The Legislation, Policy and Practice for Digital Inclusion panel discussion in Sydney heard about the digital divide that happens when digital platforms, the digital economy and digital interfaces are not acceptable for people with disabilities.

Prior to the panel discussion, panellist and Interim Director of the UNSW Disability Innovation Institute, Rosemary Kayess, who was elected to the United Nations Committee on the Rights of Persons with Disabilities in June, outlined a number of issues with digital accessibility.

“Options for voice recognition, options for alternative security confirmations, and things like touch screens can be really problematic for people with disabilities,” she said.

“How do you make the digital world accessible for deaf people?
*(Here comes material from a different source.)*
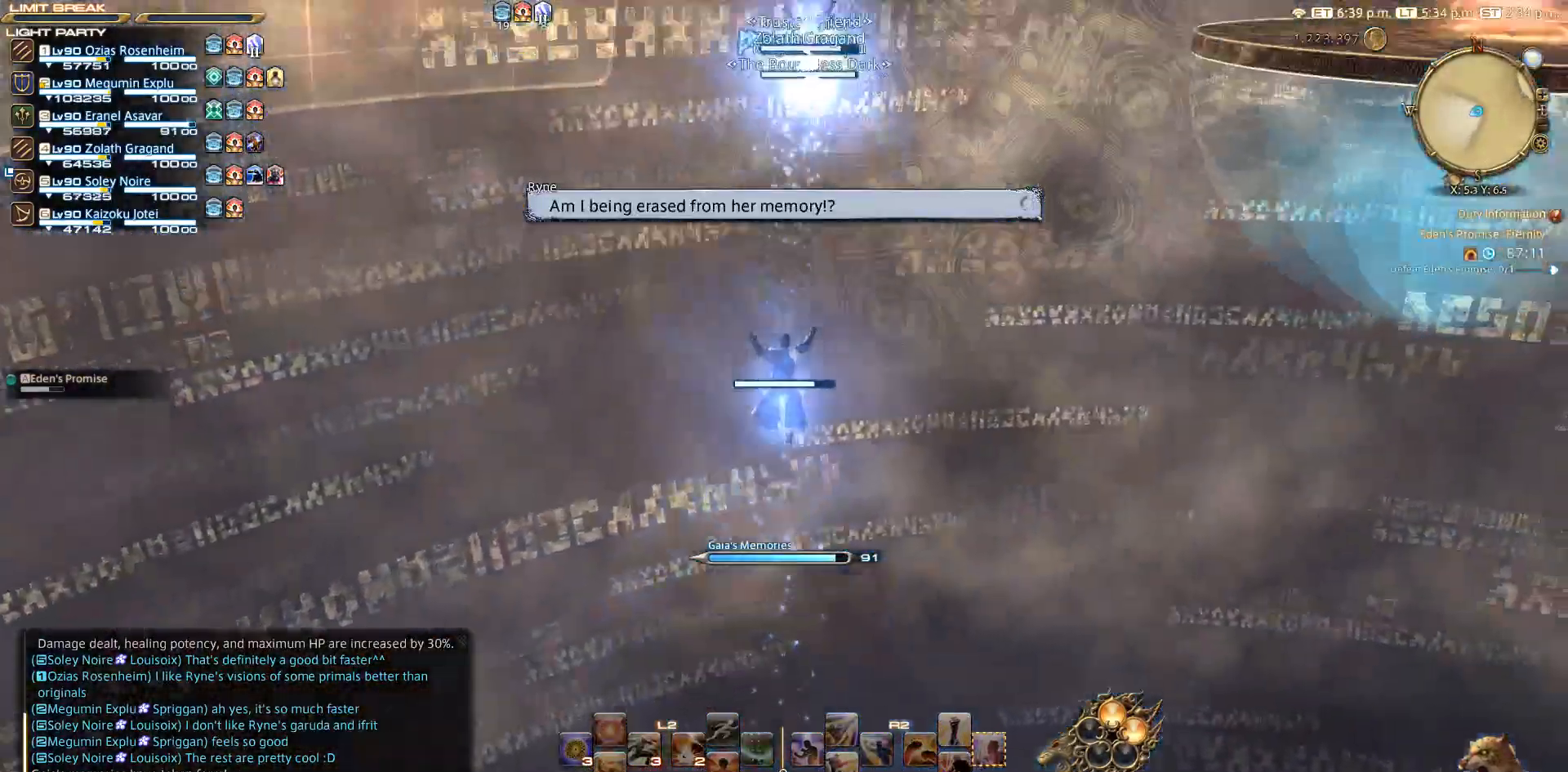
{"buttons": [], "left_stick": "down-right", "right_stick": "center", "events": [[33, "left_stick", "down-left"], [67, "right_stick", "center"], [117, "left_stick", "up-left"], [217, "left_stick", "up-right"], [367, "left_stick", "down-right"]]}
How do you balance that access?

“This is a big focus of the UN committee, ensuring that people with disability are not discriminated against in terms of access to the digital world and changing technologies.”
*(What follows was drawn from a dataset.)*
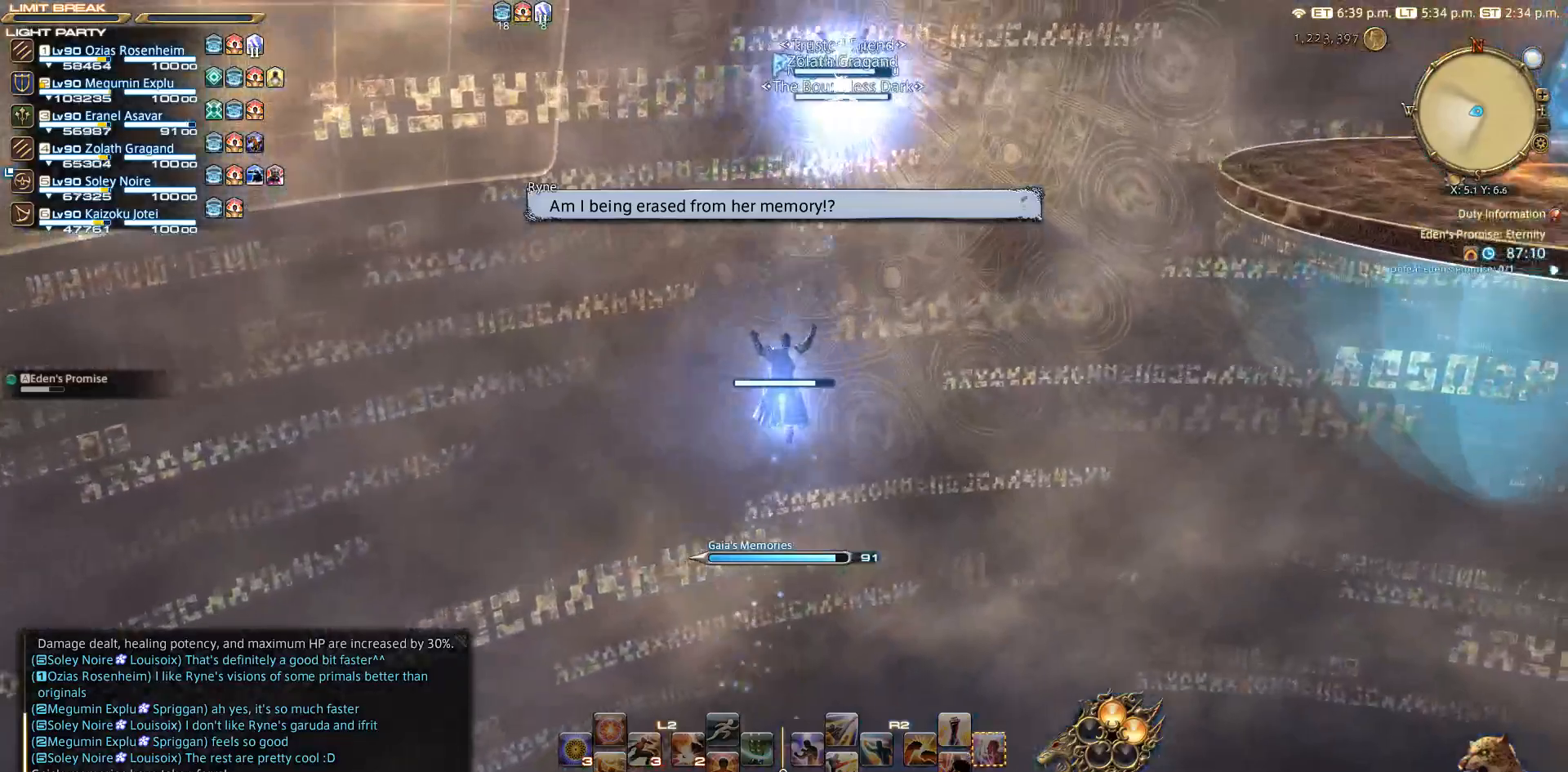
{"buttons": [], "left_stick": "down-right", "right_stick": "right", "events": [[133, "right_stick", "right"]]}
An internationally respected lawyer, researcher and academic, Rosemary Kayess is a Visiting Fellow at UNSW Law, and Senior Research Fellow at UNSW’s Social Policy Research Centre.

She is Chair of the Australian Centre for Disability Law and is one of the driving forces behind UNSW’s Disability Innovation Institute, a ground breaking initiative to help transform the lives of people with disability by harnessing research and innovation across all faculties and disciplines.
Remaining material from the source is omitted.